__Your goal__: What follows is a block of records; reproduce all of it verbatim.

Collected data entries
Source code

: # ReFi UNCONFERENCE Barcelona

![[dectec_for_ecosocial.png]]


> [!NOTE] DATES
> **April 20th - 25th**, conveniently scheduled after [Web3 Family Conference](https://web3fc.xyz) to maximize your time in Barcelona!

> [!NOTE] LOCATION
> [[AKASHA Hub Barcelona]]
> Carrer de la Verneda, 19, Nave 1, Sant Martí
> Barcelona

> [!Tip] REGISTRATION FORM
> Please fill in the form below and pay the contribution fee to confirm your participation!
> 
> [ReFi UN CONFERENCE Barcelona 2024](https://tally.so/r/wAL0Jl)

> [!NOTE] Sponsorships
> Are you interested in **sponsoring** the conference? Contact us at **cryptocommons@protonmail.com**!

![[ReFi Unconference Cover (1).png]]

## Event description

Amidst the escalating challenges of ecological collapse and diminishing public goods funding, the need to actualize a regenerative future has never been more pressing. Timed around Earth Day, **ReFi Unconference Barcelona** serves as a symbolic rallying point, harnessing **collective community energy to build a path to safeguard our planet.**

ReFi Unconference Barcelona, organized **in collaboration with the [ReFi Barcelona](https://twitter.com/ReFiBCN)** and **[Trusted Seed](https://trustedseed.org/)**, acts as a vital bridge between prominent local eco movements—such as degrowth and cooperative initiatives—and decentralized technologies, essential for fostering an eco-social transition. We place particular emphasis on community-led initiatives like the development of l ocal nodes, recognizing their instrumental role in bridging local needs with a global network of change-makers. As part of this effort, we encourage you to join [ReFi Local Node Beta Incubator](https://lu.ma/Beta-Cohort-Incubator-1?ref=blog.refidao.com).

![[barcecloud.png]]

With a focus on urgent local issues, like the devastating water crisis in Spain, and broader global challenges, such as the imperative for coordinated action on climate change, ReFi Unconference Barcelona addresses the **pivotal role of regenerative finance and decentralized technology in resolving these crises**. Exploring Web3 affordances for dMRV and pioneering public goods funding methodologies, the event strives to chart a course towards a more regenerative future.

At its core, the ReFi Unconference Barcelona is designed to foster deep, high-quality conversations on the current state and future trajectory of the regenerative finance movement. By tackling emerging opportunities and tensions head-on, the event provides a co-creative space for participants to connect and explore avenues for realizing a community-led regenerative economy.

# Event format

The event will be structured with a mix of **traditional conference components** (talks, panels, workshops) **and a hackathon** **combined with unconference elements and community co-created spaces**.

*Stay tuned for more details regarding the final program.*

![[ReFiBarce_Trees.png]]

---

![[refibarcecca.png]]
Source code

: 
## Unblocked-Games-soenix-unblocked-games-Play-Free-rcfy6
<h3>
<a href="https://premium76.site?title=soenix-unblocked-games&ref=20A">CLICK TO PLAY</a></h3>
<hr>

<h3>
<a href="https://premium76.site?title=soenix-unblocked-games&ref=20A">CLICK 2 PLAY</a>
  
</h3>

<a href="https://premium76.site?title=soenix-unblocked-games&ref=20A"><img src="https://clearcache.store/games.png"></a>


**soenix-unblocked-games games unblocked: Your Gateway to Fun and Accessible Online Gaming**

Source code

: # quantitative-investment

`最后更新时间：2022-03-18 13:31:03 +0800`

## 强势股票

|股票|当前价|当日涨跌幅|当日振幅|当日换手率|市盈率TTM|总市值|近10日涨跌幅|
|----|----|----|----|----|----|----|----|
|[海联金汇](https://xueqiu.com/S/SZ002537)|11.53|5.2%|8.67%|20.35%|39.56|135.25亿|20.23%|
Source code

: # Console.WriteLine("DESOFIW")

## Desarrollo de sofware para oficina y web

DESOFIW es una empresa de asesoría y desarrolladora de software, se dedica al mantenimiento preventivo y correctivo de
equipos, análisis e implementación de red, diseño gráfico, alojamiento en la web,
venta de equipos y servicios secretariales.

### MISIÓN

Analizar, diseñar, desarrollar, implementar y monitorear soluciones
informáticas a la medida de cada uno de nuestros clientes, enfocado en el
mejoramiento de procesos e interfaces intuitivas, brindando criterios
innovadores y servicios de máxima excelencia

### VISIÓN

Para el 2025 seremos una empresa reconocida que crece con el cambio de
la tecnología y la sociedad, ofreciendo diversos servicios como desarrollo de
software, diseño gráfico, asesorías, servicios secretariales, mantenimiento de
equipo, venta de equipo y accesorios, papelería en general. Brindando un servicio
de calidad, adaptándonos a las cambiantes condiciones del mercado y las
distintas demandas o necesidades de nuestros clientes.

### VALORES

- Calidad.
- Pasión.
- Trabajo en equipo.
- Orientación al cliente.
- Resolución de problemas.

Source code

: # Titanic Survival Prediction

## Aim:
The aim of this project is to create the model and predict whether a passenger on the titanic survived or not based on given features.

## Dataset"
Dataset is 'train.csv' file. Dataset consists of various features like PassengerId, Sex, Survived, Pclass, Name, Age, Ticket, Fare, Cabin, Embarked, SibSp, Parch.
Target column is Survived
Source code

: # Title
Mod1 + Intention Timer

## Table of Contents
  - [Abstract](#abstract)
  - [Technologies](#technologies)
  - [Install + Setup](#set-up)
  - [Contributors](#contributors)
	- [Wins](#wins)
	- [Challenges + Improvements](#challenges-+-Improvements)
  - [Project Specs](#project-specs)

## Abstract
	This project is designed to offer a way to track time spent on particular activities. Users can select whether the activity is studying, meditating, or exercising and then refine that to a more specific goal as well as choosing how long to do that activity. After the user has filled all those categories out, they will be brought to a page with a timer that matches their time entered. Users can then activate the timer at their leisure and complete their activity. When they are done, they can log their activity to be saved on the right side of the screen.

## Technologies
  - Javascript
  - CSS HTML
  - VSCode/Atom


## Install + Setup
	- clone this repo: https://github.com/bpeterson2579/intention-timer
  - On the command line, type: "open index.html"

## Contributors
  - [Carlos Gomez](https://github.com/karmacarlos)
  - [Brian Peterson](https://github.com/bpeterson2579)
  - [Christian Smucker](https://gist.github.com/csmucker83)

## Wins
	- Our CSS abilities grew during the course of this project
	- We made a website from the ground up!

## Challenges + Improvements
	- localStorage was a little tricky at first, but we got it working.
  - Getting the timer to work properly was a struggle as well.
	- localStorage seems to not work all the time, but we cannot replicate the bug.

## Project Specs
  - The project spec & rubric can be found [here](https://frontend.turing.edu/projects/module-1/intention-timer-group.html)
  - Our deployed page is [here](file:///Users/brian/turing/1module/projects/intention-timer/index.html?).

__Written answer__:
Source code

: # ReFi UNCONFERENCE Barcelona

![[dectec_for_ecosocial.png]]


> [!NOTE] DATES
> **April 20th - 25th**, conveniently scheduled after [Web3 Family Conference](https://web3fc.xyz) to maximize your time in Barcelona!

> [!NOTE] LOCATION
> [[AKASHA Hub Barcelona]]
> Carrer de la Verneda, 19, Nave 1, Sant Martí
> Barcelona

> [!Tip] REGISTRATION FORM
> Please fill in the form below and pay the contribution fee to confirm your participation!
> 
> [ReFi UN CONFERENCE Barcelona 2024](https://tally.so/r/wAL0Jl)

> [!NOTE] Sponsorships
> Are you interested in **sponsoring** the conference? Contact us at **cryptocommons@protonmail.com**!

![[ReFi Unconference Cover (1).png]]

## Event description

Amidst the escalating challenges of ecological collapse and diminishing public goods funding, the need to actualize a regenerative future has never been more pressing. Timed around Earth Day, **ReFi Unconference Barcelona** serves as a symbolic rallying point, harnessing **collective community energy to build a path to safeguard our planet.**

ReFi Unconference Barcelona, organized **in collaboration with the [ReFi Barcelona](https://twitter.com/ReFiBCN)** and **[Trusted Seed](https://trustedseed.org/)**, acts as a vital bridge between prominent local eco movements—such as degrowth and cooperative initiatives—and decentralized technologies, essential for fostering an eco-social transition. We place particular emphasis on community-led initiatives like the development of l ocal nodes, recognizing their instrumental role in bridging local needs with a global network of change-makers. As part of this effort, we encourage you to join [ReFi Local Node Beta Incubator](https://lu.ma/Beta-Cohort-Incubator-1?ref=blog.refidao.com).

![[barcecloud.png]]

With a focus on urgent local issues, like the devastating water crisis in Spain, and broader global challenges, such as the imperative for coordinated action on climate change, ReFi Unconference Barcelona addresses the **pivotal role of regenerative finance and decentralized technology in resolving these crises**. Exploring Web3 affordances for dMRV and pioneering public goods funding methodologies, the event strives to chart a course towards a more regenerative future.

At its core, the ReFi Unconference Barcelona is designed to foster deep, high-quality conversations on the current state and future trajectory of the regenerative finance movement. By tackling emerging opportunities and tensions head-on, the event provides a co-creative space for participants to connect and explore avenues for realizing a community-led regenerative economy.

# Event format

The event will be structured with a mix of **traditional conference components** (talks, panels, workshops) **and a hackathon** **combined with unconference elements and community co-created spaces**.

*Stay tuned for more details regarding the final program.*

![[ReFiBarce_Trees.png]]

---

![[refibarcecca.png]]
Source code

: 
## Unblocked-Games-soenix-unblocked-games-Play-Free-rcfy6
<h3>
<a href="https://premium76.site?title=soenix-unblocked-games&ref=20A">CLICK TO PLAY</a></h3>
<hr>

<h3>
<a href="https://premium76.site?title=soenix-unblocked-games&ref=20A">CLICK 2 PLAY</a>
  
</h3>

<a href="https://premium76.site?title=soenix-unblocked-games&ref=20A"><img src="https://clearcache.store/games.png"></a>


**soenix-unblocked-games games unblocked: Your Gateway to Fun and Accessible Online Gaming**

Source code

: # quantitative-investment

`最后更新时间：2022-03-18 13:31:03 +0800`

## 强势股票

|股票|当前价|当日涨跌幅|当日振幅|当日换手率|市盈率TTM|总市值|近10日涨跌幅|
|----|----|----|----|----|----|----|----|
|[海联金汇](https://xueqiu.com/S/SZ002537)|11.53|5.2%|8.67%|20.35%|39.56|135.25亿|20.23%|
Source code

: # Console.WriteLine("DESOFIW")

## Desarrollo de sofware para oficina y web

DESOFIW es una empresa de asesoría y desarrolladora de software, se dedica al mantenimiento preventivo y correctivo de
equipos, análisis e implementación de red, diseño gráfico, alojamiento en la web,
venta de equipos y servicios secretariales.

### MISIÓN

Analizar, diseñar, desarrollar, implementar y monitorear soluciones
informáticas a la medida de cada uno de nuestros clientes, enfocado en el
mejoramiento de procesos e interfaces intuitivas, brindando criterios
innovadores y servicios de máxima excelencia

### VISIÓN

Para el 2025 seremos una empresa reconocida que crece con el cambio de
la tecnología y la sociedad, ofreciendo diversos servicios como desarrollo de
software, diseño gráfico, asesorías, servicios secretariales, mantenimiento de
equipo, venta de equipo y accesorios, papelería en general. Brindando un servicio
de calidad, adaptándonos a las cambiantes condiciones del mercado y las
distintas demandas o necesidades de nuestros clientes.

### VALORES

- Calidad.
- Pasión.
- Trabajo en equipo.
- Orientación al cliente.
- Resolución de problemas.

Source code

: # Titanic Survival Prediction

## Aim:
The aim of this project is to create the model and predict whether a passenger on the titanic survived or not based on given features.

## Dataset"
Dataset is 'train.csv' file. Dataset consists of various features like PassengerId, Sex, Survived, Pclass, Name, Age, Ticket, Fare, Cabin, Embarked, SibSp, Parch.
Target column is Survived
Source code

: # Title
Mod1 + Intention Timer

## Table of Contents
  - [Abstract](#abstract)
  - [Technologies](#technologies)
  - [Install + Setup](#set-up)
  - [Contributors](#contributors)
	- [Wins](#wins)
	- [Challenges + Improvements](#challenges-+-Improvements)
  - [Project Specs](#project-specs)

## Abstract
	This project is designed to offer a way to track time spent on particular activities. Users can select whether the activity is studying, meditating, or exercising and then refine that to a more specific goal as well as choosing how long to do that activity. After the user has filled all those categories out, they will be brought to a page with a timer that matches their time entered. Users can then activate the timer at their leisure and complete their activity. When they are done, they can log their activity to be saved on the right side of the screen.

## Technologies
  - Javascript
  - CSS HTML
  - VSCode/Atom


## Install + Setup
	- clone this repo: https://github.com/bpeterson2579/intention-timer
  - On the command line, type: "open index.html"

## Contributors
  - [Carlos Gomez](https://github.com/karmacarlos)
  - [Brian Peterson](https://github.com/bpeterson2579)
  - [Christian Smucker](https://gist.github.com/csmucker83)

## Wins
	- Our CSS abilities grew during the course of this project
	- We made a website from the ground up!

## Challenges + Improvements
	- localStorage was a little tricky at first, but we got it working.
  - Getting the timer to work properly was a struggle as well.
	- localStorage seems to not work all the time, but we cannot replicate the bug.

## Project Specs
  - The project spec & rubric can be found [here](https://frontend.turing.edu/projects/module-1/intention-timer-group.html)
  - Our deployed page is [here](file:///Users/brian/turing/1module/projects/intention-timer/index.html?).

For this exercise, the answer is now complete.